* **TASK PROMPT**
Return every line of the entries below that contains the string "horizontal".

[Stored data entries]
——

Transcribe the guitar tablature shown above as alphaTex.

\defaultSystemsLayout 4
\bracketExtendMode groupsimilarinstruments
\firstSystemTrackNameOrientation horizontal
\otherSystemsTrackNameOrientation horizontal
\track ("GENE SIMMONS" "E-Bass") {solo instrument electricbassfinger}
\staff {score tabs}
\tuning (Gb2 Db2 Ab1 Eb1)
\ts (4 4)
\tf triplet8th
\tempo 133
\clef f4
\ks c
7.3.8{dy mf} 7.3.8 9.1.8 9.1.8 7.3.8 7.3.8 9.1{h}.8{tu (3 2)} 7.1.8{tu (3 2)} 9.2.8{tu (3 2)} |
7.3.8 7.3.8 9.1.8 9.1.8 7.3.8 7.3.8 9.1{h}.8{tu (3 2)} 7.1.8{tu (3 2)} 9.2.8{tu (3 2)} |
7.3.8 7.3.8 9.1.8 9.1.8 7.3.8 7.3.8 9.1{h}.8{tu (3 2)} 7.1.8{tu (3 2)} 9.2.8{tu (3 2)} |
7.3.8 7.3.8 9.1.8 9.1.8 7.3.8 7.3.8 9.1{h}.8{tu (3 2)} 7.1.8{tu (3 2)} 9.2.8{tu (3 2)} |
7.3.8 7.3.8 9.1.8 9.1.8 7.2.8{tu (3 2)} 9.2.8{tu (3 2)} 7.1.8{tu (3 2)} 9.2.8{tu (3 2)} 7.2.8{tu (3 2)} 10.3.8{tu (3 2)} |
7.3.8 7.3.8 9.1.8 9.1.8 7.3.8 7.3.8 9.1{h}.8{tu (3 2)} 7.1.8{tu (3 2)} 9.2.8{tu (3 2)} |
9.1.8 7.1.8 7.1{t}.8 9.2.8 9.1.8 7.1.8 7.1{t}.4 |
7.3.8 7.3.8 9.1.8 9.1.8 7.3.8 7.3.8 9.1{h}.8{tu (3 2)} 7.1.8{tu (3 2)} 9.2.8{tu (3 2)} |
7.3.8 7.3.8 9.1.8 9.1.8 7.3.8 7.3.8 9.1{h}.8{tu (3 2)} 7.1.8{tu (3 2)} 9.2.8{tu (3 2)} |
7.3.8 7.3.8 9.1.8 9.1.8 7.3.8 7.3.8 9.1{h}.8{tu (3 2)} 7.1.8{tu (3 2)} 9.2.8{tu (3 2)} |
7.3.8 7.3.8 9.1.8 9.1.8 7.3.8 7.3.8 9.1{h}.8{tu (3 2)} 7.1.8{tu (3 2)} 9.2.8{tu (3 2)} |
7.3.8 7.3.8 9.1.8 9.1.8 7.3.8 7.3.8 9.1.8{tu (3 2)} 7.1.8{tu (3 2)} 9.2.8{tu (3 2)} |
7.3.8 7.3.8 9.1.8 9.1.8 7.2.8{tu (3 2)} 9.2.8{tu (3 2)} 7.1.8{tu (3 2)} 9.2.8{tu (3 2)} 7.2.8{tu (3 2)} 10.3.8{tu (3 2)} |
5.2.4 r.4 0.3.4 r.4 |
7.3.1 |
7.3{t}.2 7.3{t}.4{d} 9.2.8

——

* **THE ANSWER**
\firstSystemTrackNameOrientation horizontal
\otherSystemsTrackNameOrientation horizontal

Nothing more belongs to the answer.